New information also emerged Saturday about a triple suicide vehicle
attack that occurred near the Palestine Hotel complex in Baghdad where
many foreign journalists work. The well-coordinated attack killed 17
Iraqis on Monday and wounded several reporters.
The US military said that one of its soldiers guarding the complex
killed the suicide bomber who managed to penetrate the complex before he
could reach the entrance of the building and set off his explosives. “He
was trying to kill people,” said the soldier, Spc. Darrell Green. “It
was good we stopped him because he would have killed more people and
destroyed the building”.
The land mine that killed an US soldier and wounded four occurred early
Saturday near Beiji, 155 miles north of Baghdad, the military said. Two
other US Army soldiers died in south Baghdad on Saturday when their
patrol struck a roadside bomb, the military said. On Friday, the US
command announced that five other American service members were killed
in Iraq the day before.
The eight deaths raised to 2,015 the number of members of the US
military who have died since the beginning of the Iraq war in March
2003.
The December election follows the Oct. 15 ratification of the new
constitution, which many Sunni Arabs opposed. Voters will choose a
275-member assembly to serve for four years.
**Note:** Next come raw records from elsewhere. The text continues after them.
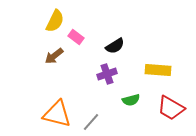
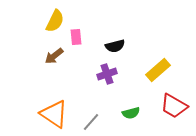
pink rectangle: rotated 49 degrees clockwise
black semicircle: rotated 18 degrees clockwise
yellow rectangle: rotated 45 degrees counterclockwise
green semicircle: moved 13 px down
red trapezoid: moved 3 px right, 2 px up
orange triangle: moved 3 px left; rotated 20 degrees clockwise
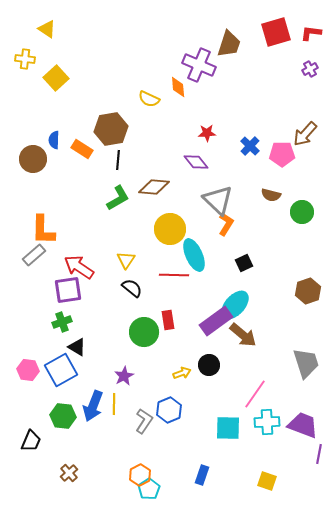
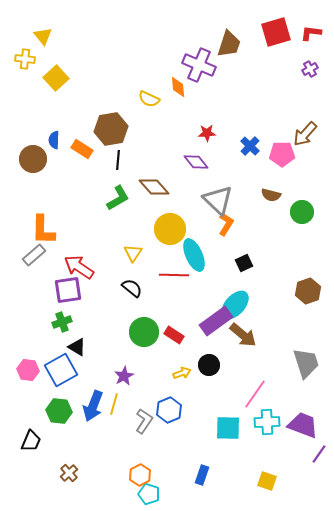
yellow triangle at (47, 29): moved 4 px left, 7 px down; rotated 18 degrees clockwise
brown diamond at (154, 187): rotated 44 degrees clockwise
yellow triangle at (126, 260): moved 7 px right, 7 px up
red rectangle at (168, 320): moved 6 px right, 15 px down; rotated 48 degrees counterclockwise
yellow line at (114, 404): rotated 15 degrees clockwise
green hexagon at (63, 416): moved 4 px left, 5 px up
purple line at (319, 454): rotated 24 degrees clockwise
cyan pentagon at (149, 489): moved 5 px down; rotated 20 degrees counterclockwise
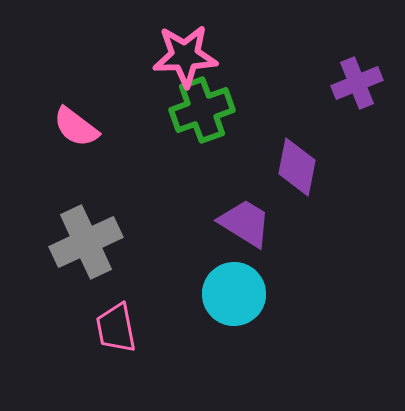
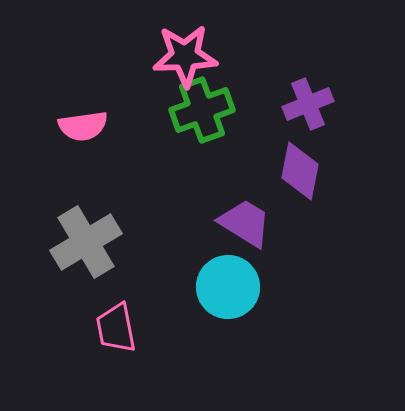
purple cross: moved 49 px left, 21 px down
pink semicircle: moved 7 px right, 1 px up; rotated 45 degrees counterclockwise
purple diamond: moved 3 px right, 4 px down
gray cross: rotated 6 degrees counterclockwise
cyan circle: moved 6 px left, 7 px up
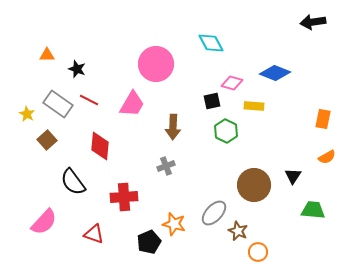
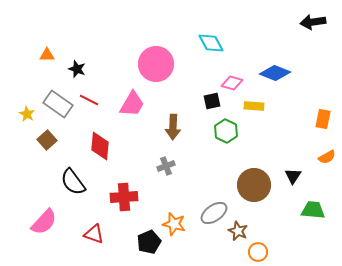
gray ellipse: rotated 12 degrees clockwise
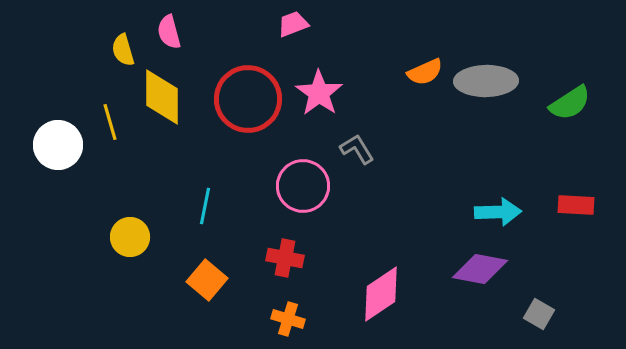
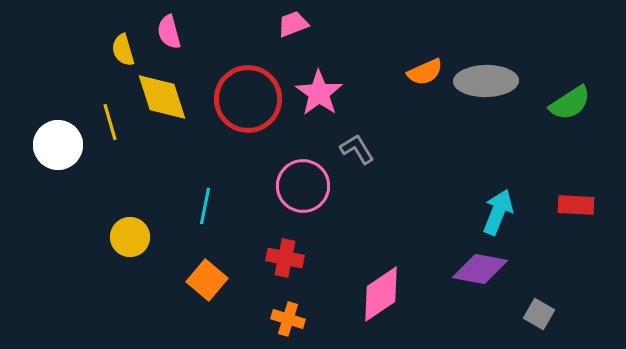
yellow diamond: rotated 18 degrees counterclockwise
cyan arrow: rotated 66 degrees counterclockwise
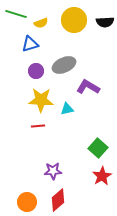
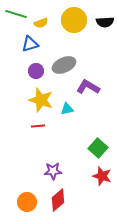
yellow star: rotated 15 degrees clockwise
red star: rotated 24 degrees counterclockwise
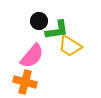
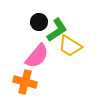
black circle: moved 1 px down
green L-shape: rotated 25 degrees counterclockwise
pink semicircle: moved 5 px right
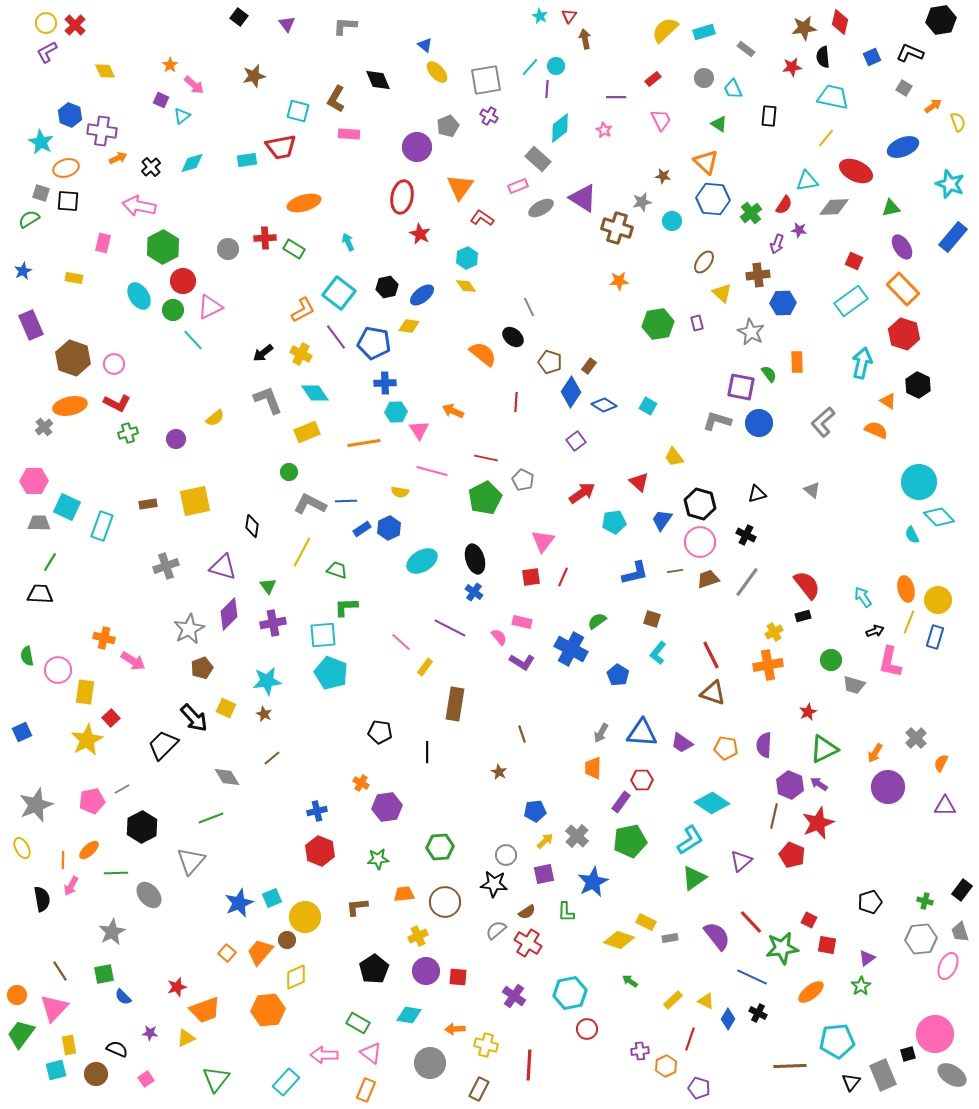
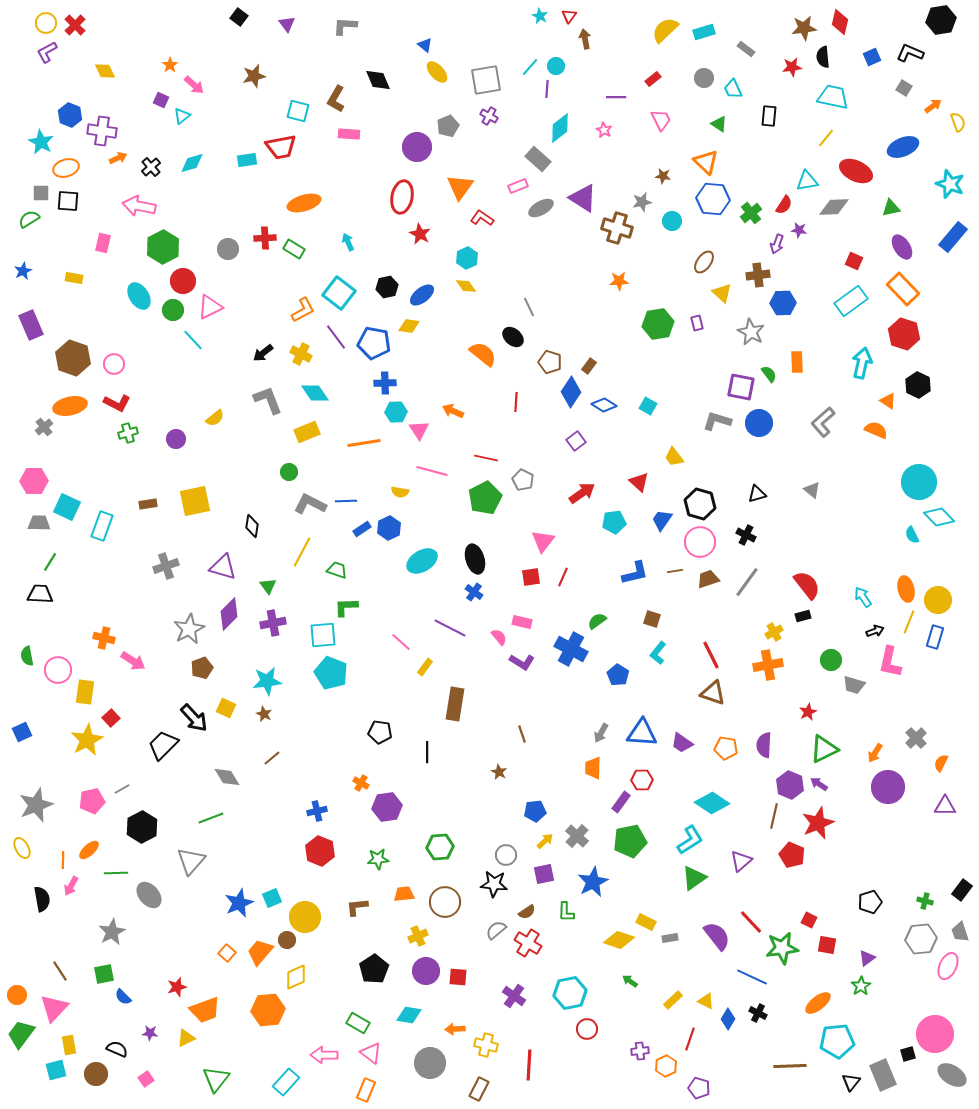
gray square at (41, 193): rotated 18 degrees counterclockwise
orange ellipse at (811, 992): moved 7 px right, 11 px down
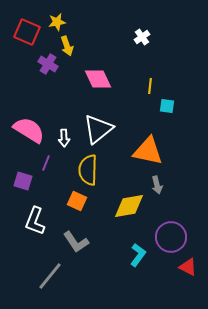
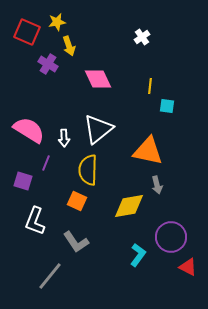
yellow arrow: moved 2 px right
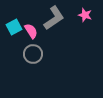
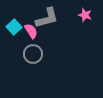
gray L-shape: moved 7 px left; rotated 20 degrees clockwise
cyan square: rotated 14 degrees counterclockwise
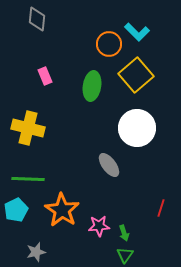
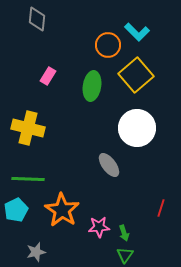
orange circle: moved 1 px left, 1 px down
pink rectangle: moved 3 px right; rotated 54 degrees clockwise
pink star: moved 1 px down
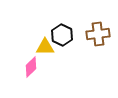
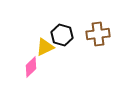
black hexagon: rotated 10 degrees counterclockwise
yellow triangle: rotated 24 degrees counterclockwise
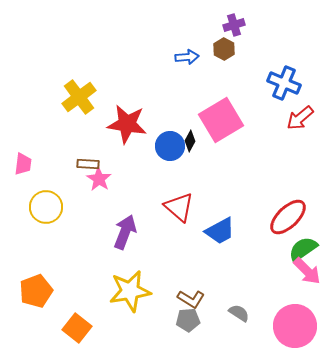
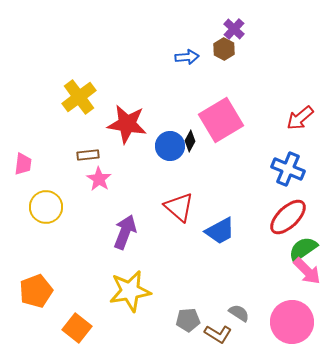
purple cross: moved 4 px down; rotated 30 degrees counterclockwise
blue cross: moved 4 px right, 86 px down
brown rectangle: moved 9 px up; rotated 10 degrees counterclockwise
brown L-shape: moved 27 px right, 35 px down
pink circle: moved 3 px left, 4 px up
It will be the first
full-term parliament in Iraq since Saddam Hussein’s regime collapsed
after the US-led invasion of 2003.
The decision by a Sunni coalition to participate and the presence of
prominent Sunnis on other tickets indicated that many members of the
community, which forms the core of the insurgency, have not abandoned
the political process.
Political battle lines, in fact, have been drawn as before along ethnic
and religious lines, a development that complicates nation-building in
this factious, war-ravaged country of 27 million people.